Das Erstgericht ging zutreffend davon aus, dass die Voraussetzungen für die Überschreitung des mit 6.000 Euro festgelegten Grundbetrages um die Hälfte im Sinne des § 196a Abs 2 StPO nicht vorliegen, weil keine besondere Komplexität des aufzuklärenden Sachverhalts noch ein als außergewöhnlich zu qualifizierender Aktenumfang (sieben Beschuldigte und etwa Aktenumfang von 520 Ordnungsnummern, wobei sich der Schwerpunkt der Ermittlungen gegen den Erstbeschuldigten A* richten) vorliegt. Es handelt sich jedoch um einen im Vergleich zu Standardfällen der Stufe 1 arbeits- und zeitintensiveren, über knapp zwei Jahre anhängigen Ermittlungsakt, der Tatvorwürfe zum Inhalt hatte, die im Hauptverfahren in die Zuständigkeit des Schöffengerichts des Landesgerichts fallen.

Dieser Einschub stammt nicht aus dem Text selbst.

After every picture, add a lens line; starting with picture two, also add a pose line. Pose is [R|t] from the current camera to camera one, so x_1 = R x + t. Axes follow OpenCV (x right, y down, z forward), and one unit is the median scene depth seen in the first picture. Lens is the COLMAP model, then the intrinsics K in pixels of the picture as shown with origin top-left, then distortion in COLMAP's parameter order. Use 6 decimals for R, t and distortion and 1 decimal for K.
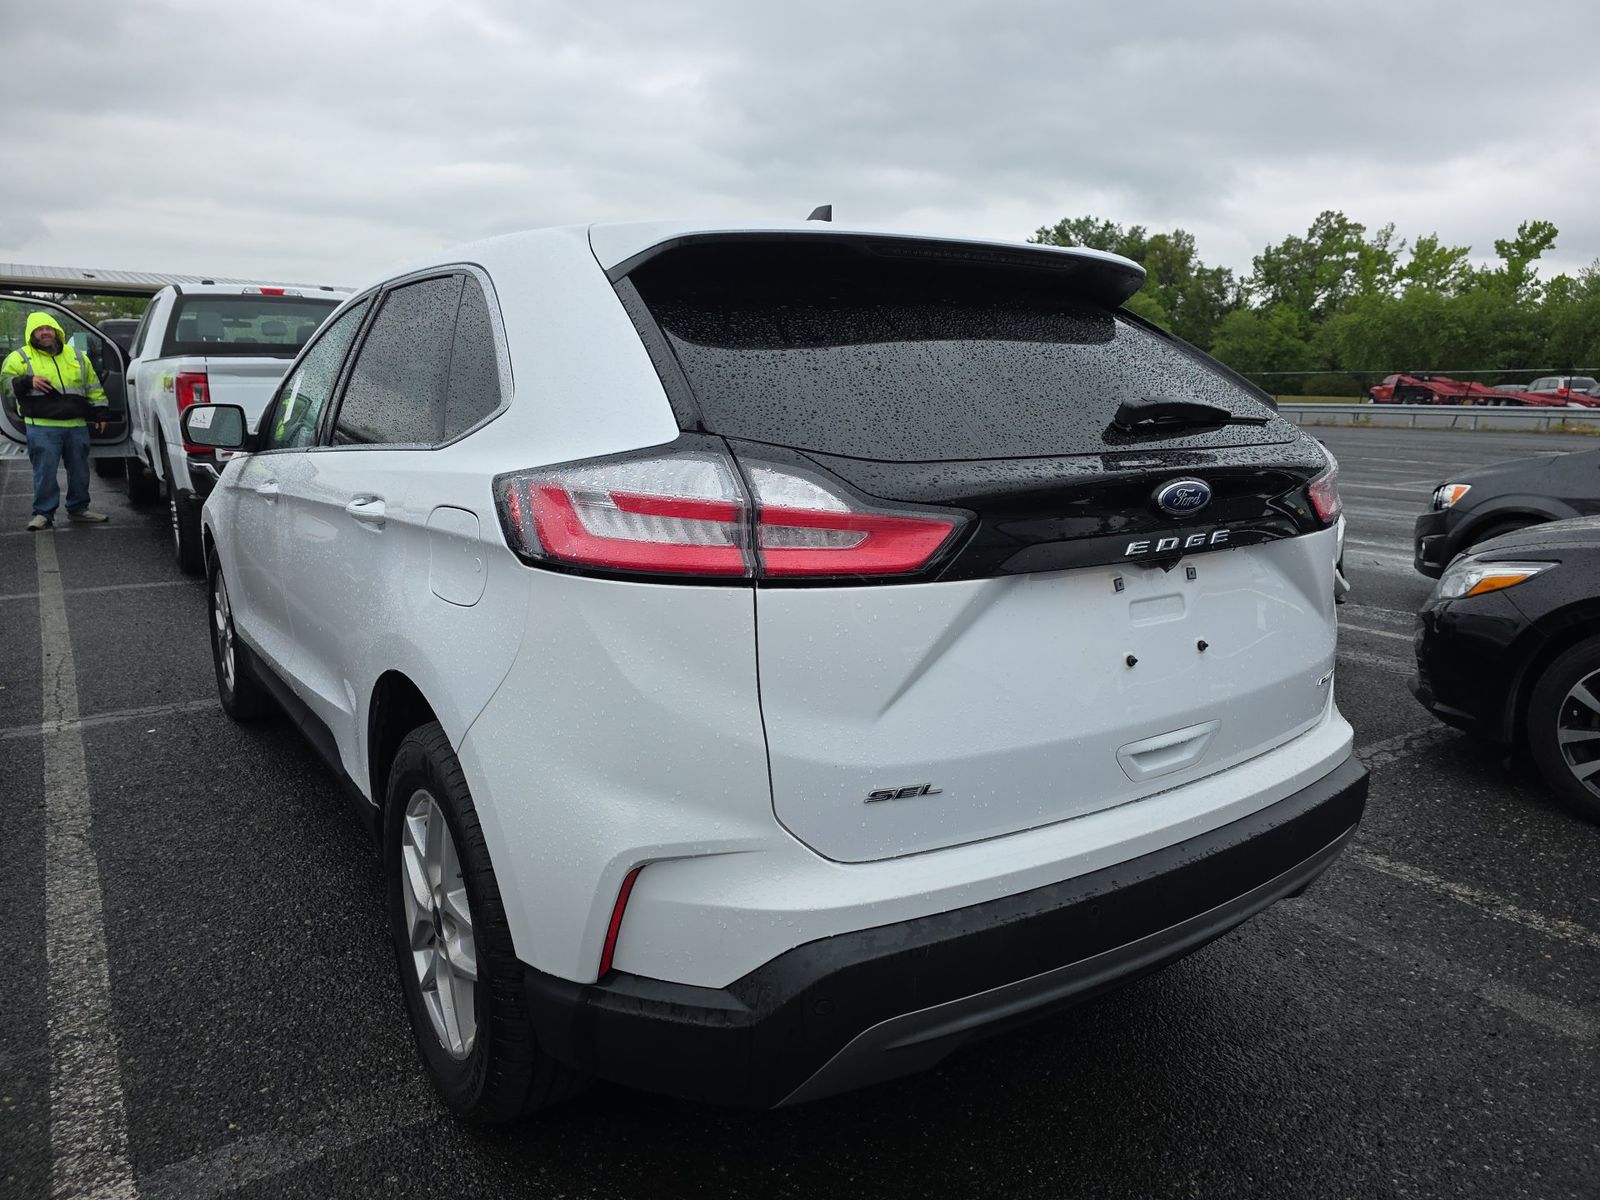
lens RADIAL K [[1089.6, 0, 819.1], [0, 1089.6, 589.5], [0, 0, 1]] dist [0.047741, -0.036797]
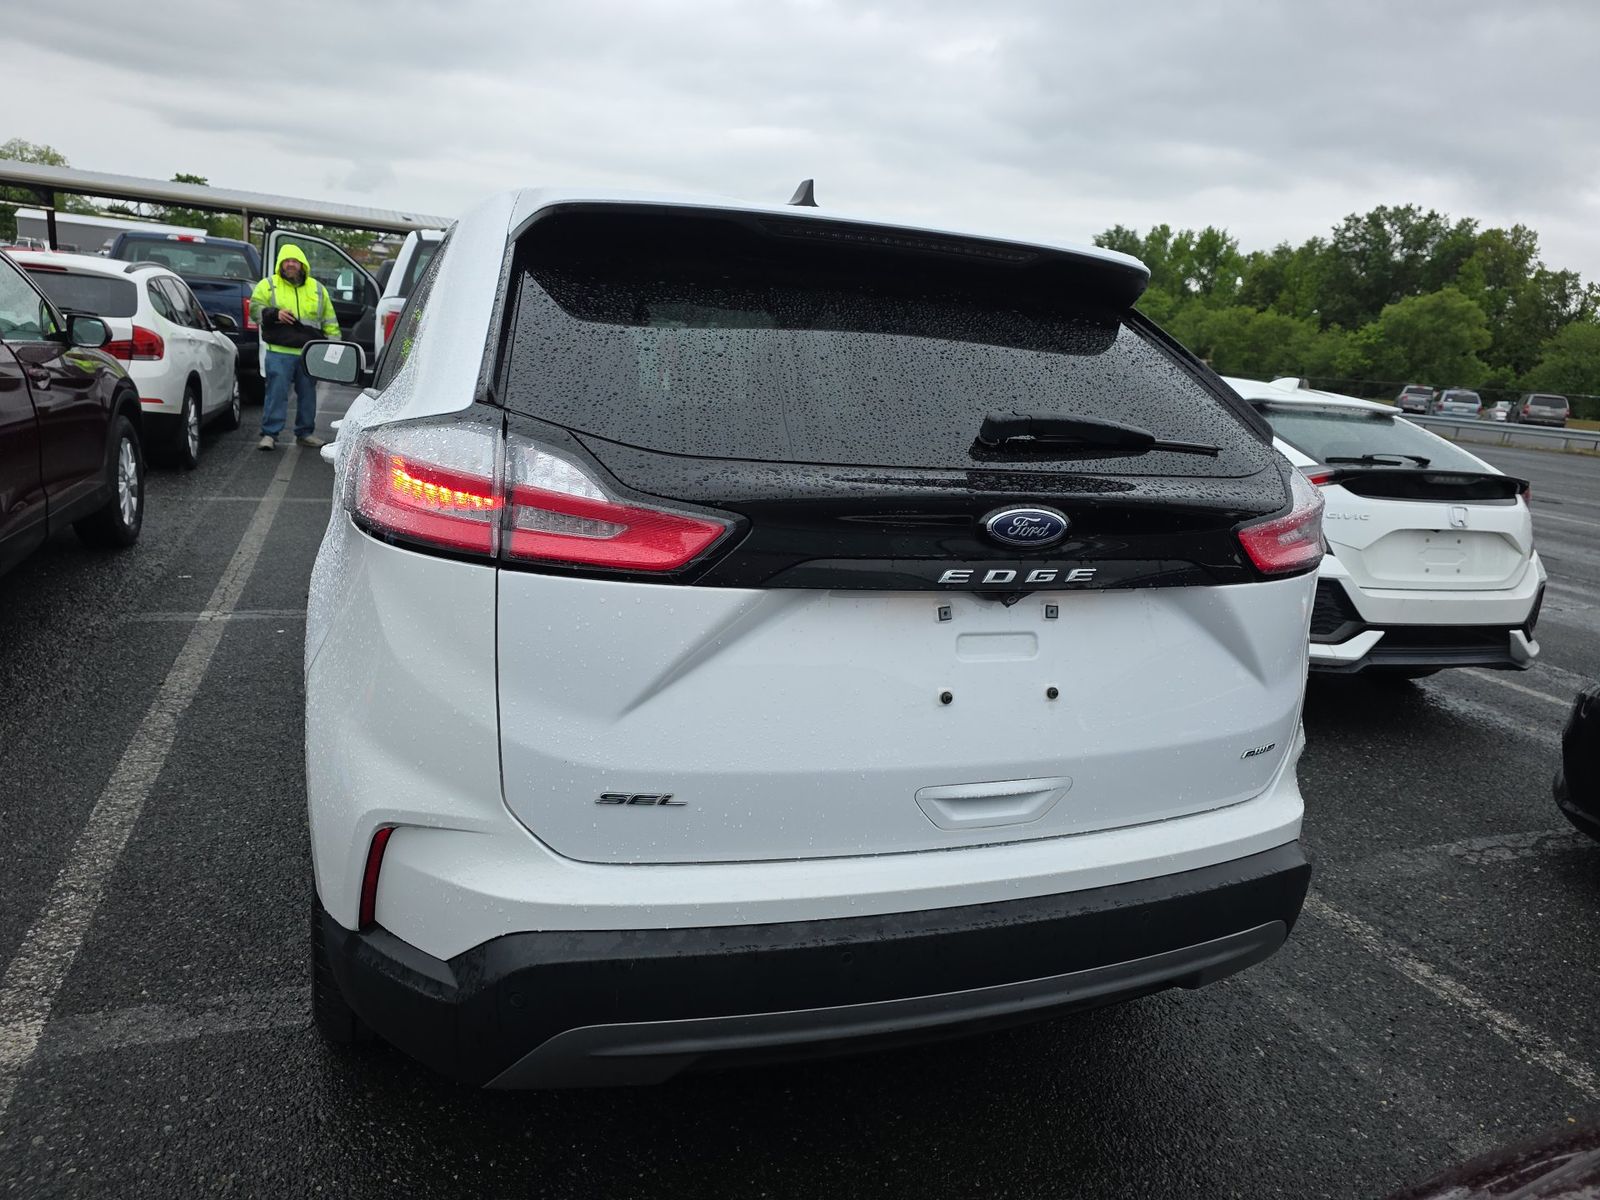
lens RADIAL K [[1089.6, 0, 801.1], [0, 1089.6, 599.6], [0, 0, 1]] dist [0.047741, -0.036797]
pose [[0.966504, 0.127577, -0.222698, 0.289209], [-0.120383, 0.991678, 0.045643, -0.034739], [0.226668, -0.017305, 0.973818, 0.070908]]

Ausgehend von den oben dargestellten Bemessungskriterien und Abzug der im Kostenverzeichnis enthaltenen und vom Bund nicht zu ersetzenden Kosten für den Kostenbestimmungsantrag, des Erfolgszuschlages und der – wie vom Erstgericht zutreffend ausgeführt - Barauslagen, erweist sich angesichts der langen Verfahrensdauer von beinahe zwei Jahren und der erbrachten zweckmäßigen Verteidigungshandlungen (ua Vollmachtsbekanntgabe, Teilnahme an der Beschuldigtenvernehmung in der Dauer von einer halben Stunde ON 88.3, mehrere Anträge auf elektronischen Akteneinsicht, eine Mitteilung zur beabsichtigten Sachverständigenbestellung und eine Stellungnahme), der vom Erstgericht festgesetzte Pauschalbeitrag zu den Verteidigerkosten als ein wenig zu gering bemessen, weshalb dieser in Stattgebung der Beschwerde im spruchgemäßen Umfang zu bestimmen war.
Gegen die Entscheidung des Rechtsmittelgerichts steht ein weiterer Rechtszug nicht zu (§ 89 Abs 6 StPO).